The invention relates to a magnetically levitated arrangement for contactless movement relative to a material surface and use of such a magnetically levitated arrangement for contactless movement relative to a fiber composite material surface.
In aircraft construction, fiber composites are being used increasingly, for example in the aircraft cabin, generally in the interior of the fuselage and in the aircraft outer skin. Depending on the function and installation location, even very complex structures made from fiber composite material are used. Repetitive work sequences in the manufacture of fiber composite components are already automated. Thus it is known to use robots to carry out work on fiber composite surfaces, which robots can be moved on the fiber composite surface for this purpose. Such robots can have a linear belt drive, for example, similar to tracked vehicles. Furthermore, they can travel on wheels or utilize vacuum suction technology for movement. However, such approaches have little flexibility and are limited in respect of access to all, in particular very tight or low, areas, as in the interior of an aircraft. The manufacturing costs of such robots, the set-up times for using the robots (e.g., application of vacuum rails) and their usability (e.g., in the case of direct contact of the robot belt drive or the wheels of the robot with, or due to suction of the robot on fiber composite surfaces, can damage be caused to the same) currently have a limiting effect on automation in the working field of fiber composites. Moreover, the approaches described above are limited to application in the area of outer surfaces, such as, e.g., the outer fuselage. For the inner fuselage only a few of the above approaches are applicable. For areas of the cargo hold or in the belly of the aircraft, in particular, that is, where automation would be desirable on account of the poor ergonomic conditions, the above approaches are not applicable.
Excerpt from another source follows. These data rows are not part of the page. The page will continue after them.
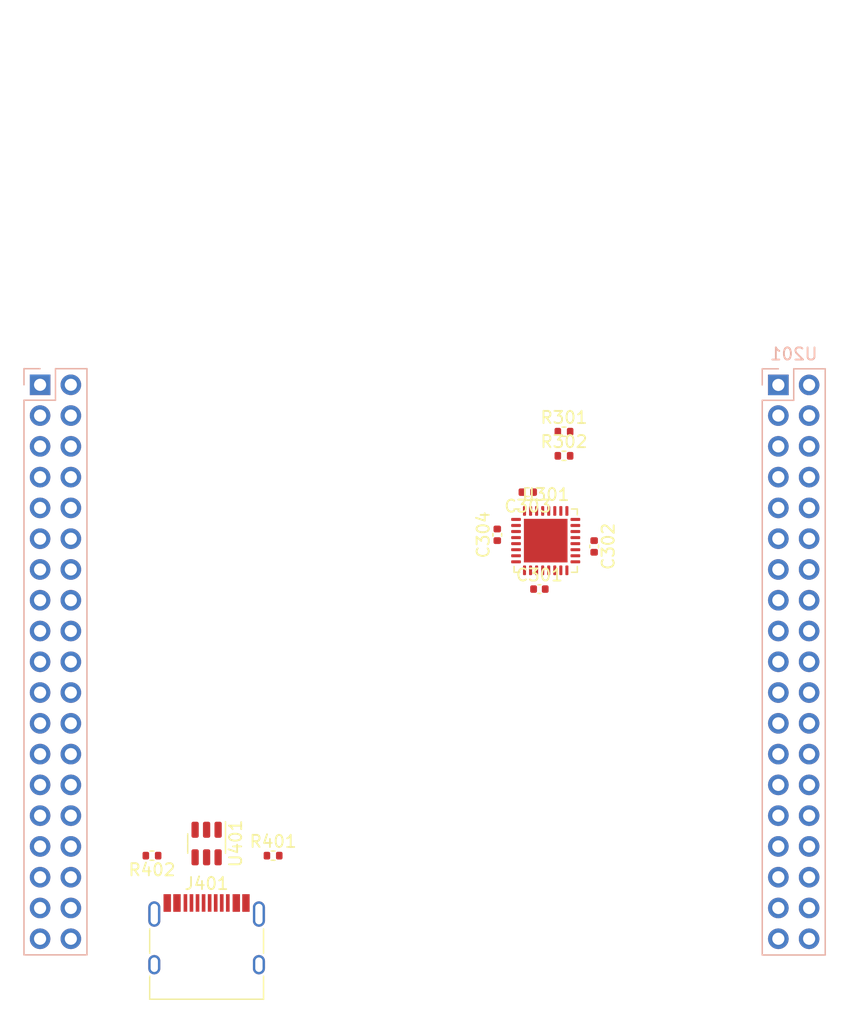
<source format=kicad_pcb>
(kicad_pcb (version 20221018) (generator pcbnew)

  (general
    (thickness 1.6)
  )

  (paper "A4")
  (layers
    (0 "F.Cu" signal)
    (31 "B.Cu" signal)
    (32 "B.Adhes" user "B.Adhesive")
    (33 "F.Adhes" user "F.Adhesive")
    (34 "B.Paste" user)
    (35 "F.Paste" user)
    (36 "B.SilkS" user "B.Silkscreen")
    (37 "F.SilkS" user "F.Silkscreen")
    (38 "B.Mask" user)
    (39 "F.Mask" user)
    (40 "Dwgs.User" user "User.Drawings")
    (41 "Cmts.User" user "User.Comments")
    (42 "Eco1.User" user "User.Eco1")
    (43 "Eco2.User" user "User.Eco2")
    (44 "Edge.Cuts" user)
    (45 "Margin" user)
    (46 "B.CrtYd" user "B.Courtyard")
    (47 "F.CrtYd" user "F.Courtyard")
    (48 "B.Fab" user)
    (49 "F.Fab" user)
    (50 "User.1" user)
    (51 "User.2" user)
    (52 "User.3" user)
    (53 "User.4" user)
    (54 "User.5" user)
    (55 "User.6" user)
    (56 "User.7" user)
    (57 "User.8" user)
    (58 "User.9" user)
  )

  (setup
    (pad_to_mask_clearance 0)
    (pcbplotparams
      (layerselection 0x00010fc_ffffffff)
      (plot_on_all_layers_selection 0x0000000_00000000)
      (disableapertmacros false)
      (usegerberextensions false)
      (usegerberattributes true)
      (usegerberadvancedattributes true)
      (creategerberjobfile true)
      (dashed_line_dash_ratio 12.000000)
      (dashed_line_gap_ratio 3.000000)
      (svgprecision 4)
      (plotframeref false)
      (viasonmask false)
      (mode 1)
      (useauxorigin false)
      (hpglpennumber 1)
      (hpglpenspeed 20)
      (hpglpendiameter 15.000000)
      (dxfpolygonmode true)
      (dxfimperialunits true)
      (dxfusepcbnewfont true)
      (psnegative false)
      (psa4output false)
      (plotreference true)
      (plotvalue true)
      (plotinvisibletext false)
      (sketchpadsonfab false)
      (subtractmaskfromsilk false)
      (outputformat 1)
      (mirror false)
      (drillshape 1)
      (scaleselection 1)
      (outputdirectory "")
    )
  )

  (net 0 "")
  (net 1 "/AUDIO CODEC/VAG")
  (net 2 "GND")
  (net 3 "+3V3")
  (net 4 "+1V8")
  (net 5 "+3.3VA")
  (net 6 "unconnected-(J401-SBU1-PadA8)")
  (net 7 "/USB/USBC_VBUS")
  (net 8 "/USB/CC1")
  (net 9 "/USB/D+")
  (net 10 "unconnected-(J401-SBU2-PadB8)")
  (net 11 "unconnected-(J401-SHIELD-PadS1)")
  (net 12 "unconnected-(U201B-PC10-Pad101)")
  (net 13 "unconnected-(U201B-PC11-Pad102)")
  (net 14 "unconnected-(U201B-PC12-Pad103)")
  (net 15 "unconnected-(U201B-PD2-Pad104)")
  (net 16 "unconnected-(U201A-VDD-Pad105)")
  (net 17 "unconnected-(U201A-E5V-Pad106)")
  (net 18 "unconnected-(U201A-BOOT0-Pad107)")
  (net 19 "/USB/D-")
  (net 20 "unconnected-(U201B-NC-Pad109)")
  (net 21 "unconnected-(U201B-NC-Pad110)")
  (net 22 "unconnected-(U201B-NC-Pad111)")
  (net 23 "unconnected-(U201A-IOREF-Pad112)")
  (net 24 "unconnected-(U201B-PA13-Pad113)")
  (net 25 "unconnected-(U201A-RESET-Pad114)")
  (net 26 "unconnected-(U201B-PA14-Pad115)")
  (net 27 "unconnected-(U201A-+3V3-Pad116)")
  (net 28 "unconnected-(U201B-PA15-Pad117)")
  (net 29 "unconnected-(U201A-+5V-Pad118)")
  (net 30 "/USB/CC2")
  (net 31 "/AUDIO CODEC/I2C_SDA")
  (net 32 "unconnected-(U201B-PB7-Pad121)")
  (net 33 "/AUDIO CODEC/I2C_SCL")
  (net 34 "unconnected-(U201B-PC13-Pad123)")
  (net 35 "unconnected-(U201A-VIN-Pad124)")
  (net 36 "unconnected-(U201B-PC14-Pad125)")
  (net 37 "unconnected-(U201B-NC-Pad126)")
  (net 38 "unconnected-(U201B-PC15-Pad127)")
  (net 39 "unconnected-(U201B-PA0-Pad128)")
  (net 40 "unconnected-(U201B-PH0-Pad129)")
  (net 41 "unconnected-(U201B-PA1-Pad130)")
  (net 42 "unconnected-(U201B-PH1-Pad131)")
  (net 43 "unconnected-(U201B-PA4-Pad132)")
  (net 44 "unconnected-(U201A-VBAT-Pad133)")
  (net 45 "unconnected-(U201B-PB0-Pad134)")
  (net 46 "unconnected-(U201B-PC2-Pad135)")
  (net 47 "unconnected-(U201B-PC1-Pad136)")
  (net 48 "unconnected-(U201B-PC3-Pad137)")
  (net 49 "unconnected-(U201B-PC0-Pad138)")
  (net 50 "unconnected-(U201B-PC9-Pad201)")
  (net 51 "unconnected-(U201B-PC8-Pad202)")
  (net 52 "unconnected-(U201B-PB8-Pad203)")
  (net 53 "unconnected-(U201B-PC6-Pad204)")
  (net 54 "unconnected-(U201B-PB9-Pad205)")
  (net 55 "unconnected-(U201B-PC5-Pad206)")
  (net 56 "unconnected-(U201A-AVDD-Pad207)")
  (net 57 "unconnected-(U201A-U5V-Pad208)")
  (net 58 "/AUDIO CODEC/HP_R")
  (net 59 "unconnected-(U201B-NC-Pad210)")
  (net 60 "unconnected-(U201B-PA5-Pad211)")
  (net 61 "unconnected-(U201B-PA12-Pad212)")
  (net 62 "unconnected-(U201B-PA6-Pad213)")
  (net 63 "unconnected-(U201B-PA11-Pad214)")
  (net 64 "unconnected-(U201B-PA7-Pad215)")
  (net 65 "unconnected-(U201B-PB12-Pad216)")
  (net 66 "unconnected-(U201B-PB6-Pad217)")
  (net 67 "unconnected-(U201B-PB11-Pad218)")
  (net 68 "unconnected-(U201B-PC7-Pad219)")
  (net 69 "/AUDIO CODEC/HP_VGND")
  (net 70 "unconnected-(U201B-PA9-Pad221)")
  (net 71 "unconnected-(U201B-PB2-Pad222)")
  (net 72 "unconnected-(U201B-PA8-Pad223)")
  (net 73 "unconnected-(U201B-PB1-Pad224)")
  (net 74 "unconnected-(U201B-PB10-Pad225)")
  (net 75 "unconnected-(U201B-PB15-Pad226)")
  (net 76 "unconnected-(U201B-PB4-Pad227)")
  (net 77 "unconnected-(U201B-PB14-Pad228)")
  (net 78 "unconnected-(U201B-PB5-Pad229)")
  (net 79 "unconnected-(U201B-PB13-Pad230)")
  (net 80 "unconnected-(U201B-PB3-Pad231)")
  (net 81 "/AUDIO CODEC/HP_L")
  (net 82 "unconnected-(U201B-PA10-Pad233)")
  (net 83 "unconnected-(U201B-PC4-Pad234)")
  (net 84 "unconnected-(U201B-PA2-Pad235)")
  (net 85 "unconnected-(U201B-NC-Pad236)")
  (net 86 "unconnected-(U201B-PA3-Pad237)")
  (net 87 "unconnected-(U201B-NC-Pad238)")
  (net 88 "/AUDIO CODEC/LINEIN_R")
  (net 89 "/AUDIO CODEC/LINEIN_L")
  (net 90 "/AUDIO CODEC/SYS_MCLK")
  (net 91 "/AUDIO CODEC/I2S_LRCLK")
  (net 92 "/AUDIO CODEC/I2S_SCLK")
  (net 93 "/AUDIO CODEC/I2S_DOUT")
  (net 94 "unconnected-(U301-NC-Pad8)")
  (net 95 "unconnected-(U301-NC-Pad9)")
  (net 96 "/AUDIO CODEC/I2S_DIN")
  (net 97 "unconnected-(U301-LINEOUT_R-Pad11)")
  (net 98 "unconnected-(U301-LINEOUT_L-Pad12)")
  (net 99 "unconnected-(U301-MIC-Pad15)")
  (net 100 "unconnected-(U301-MIC_BIAS-Pad16)")
  (net 101 "unconnected-(U301-NC-Pad17)")
  (net 102 "unconnected-(U301-CPFILT-Pad18)")
  (net 103 "unconnected-(U301-NC-Pad19)")
  (net 104 "/NUCLEO/USB_D+")
  (net 105 "/NUCLEO/USB_D-")
  (net 106 "unconnected-(U301-NC-Pad22)")
  (net 107 "unconnected-(U301-NC-Pad28)")

  (footprint "Resistor_SMD:R_0402_1005Metric" (layer "F.Cu") (at 27.49 86 180))

  (footprint "Capacitor_SMD:C_0402_1005Metric" (layer "F.Cu") (at 64 60.48 -90))

  (footprint "Connector_USB:USB_C_Receptacle_HRO_TYPE-C-31-M-12" (layer "F.Cu") (at 32 93.95))

  (footprint "Capacitor_SMD:C_0402_1005Metric" (layer "F.Cu") (at 59.48 64))

  (footprint "Package_TO_SOT_SMD:SOT-23-6" (layer "F.Cu") (at 32 85 -90))

  (footprint "Resistor_SMD:R_0402_1005Metric" (layer "F.Cu") (at 61.51 53))

  (footprint "Package_DFN_QFN:QFN-32-1EP_5x5mm_P0.5mm_EP3.6x3.6mm" (layer "F.Cu") (at 60 60))

  (footprint "Capacitor_SMD:C_0402_1005Metric" (layer "F.Cu") (at 56 59.52 90))

  (footprint "Capacitor_SMD:C_0402_1005Metric" (layer "F.Cu") (at 58.52 56 180))

  (footprint "Resistor_SMD:R_0402_1005Metric" (layer "F.Cu") (at 61.51 51.01))

  (footprint "Resistor_SMD:R_0402_1005Metric" (layer "F.Cu") (at 37.49 86))

  (footprint "WITNS:ST_NUCLEO_64" (layer "F.Cu") (at 50 70))

)

</source>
FIG. 1 shows an example of a known automation in the final cleaning of fiber composite components, such as a part of the aircraft outer skin 10. In the manufacture of fiber composite components, it is important as part of the final finishing to free the component surface of residues, waste residues and dust from the manufacturing process, that is, to clean it. Among other things, a vacuum cleaner 12 is now used for this purpose, which is carried and guided by a robot 16 that can travel on the component surface 14. To guide the vacuum cleaner 12, the robot 16 has a controllable robot hinged arm 18. The cleaning of the component surface 14 can be monitored by a camera 20 of the robot 16. To travel along the component surface 14 to be cleaned, the robot 16 can, as shown in FIG. 1, be provided with a belt drive 22 (similar to that of a tracked vehicle, such as a bulldozer). A plurality of, for example four, wheels can also take the place of the belt drive 22 shown.
In spite of automation, this cleaning process has the disadvantage that the belt drive 22 shown or the wheels provided in its place on the robot 16 carrying and guiding the vacuum cleaner 12 has/have to come into physical contact with the component surface 14 to move the robot 16 on the component surface 14. However, this causes wear of the belts 24 of the belt drive 22 or of the wheels provided instead. Contaminants from outside are often also introduced onto the component surface 14 due to the direct contact between robot 16 and component surface 14. Furthermore, dust can also be swirled around. Moreover, the drive belts 24 or wheels provided instead of these can bump thin and sensitive fiber composite structures and possibly even cause damage.
The necessity therefore exists of providing an arrangement that can be moved relative to a material surface without the problems indicated above occurring, and which can contribute to the automation optimization of manufacturing and servicing processes for fiber composite components.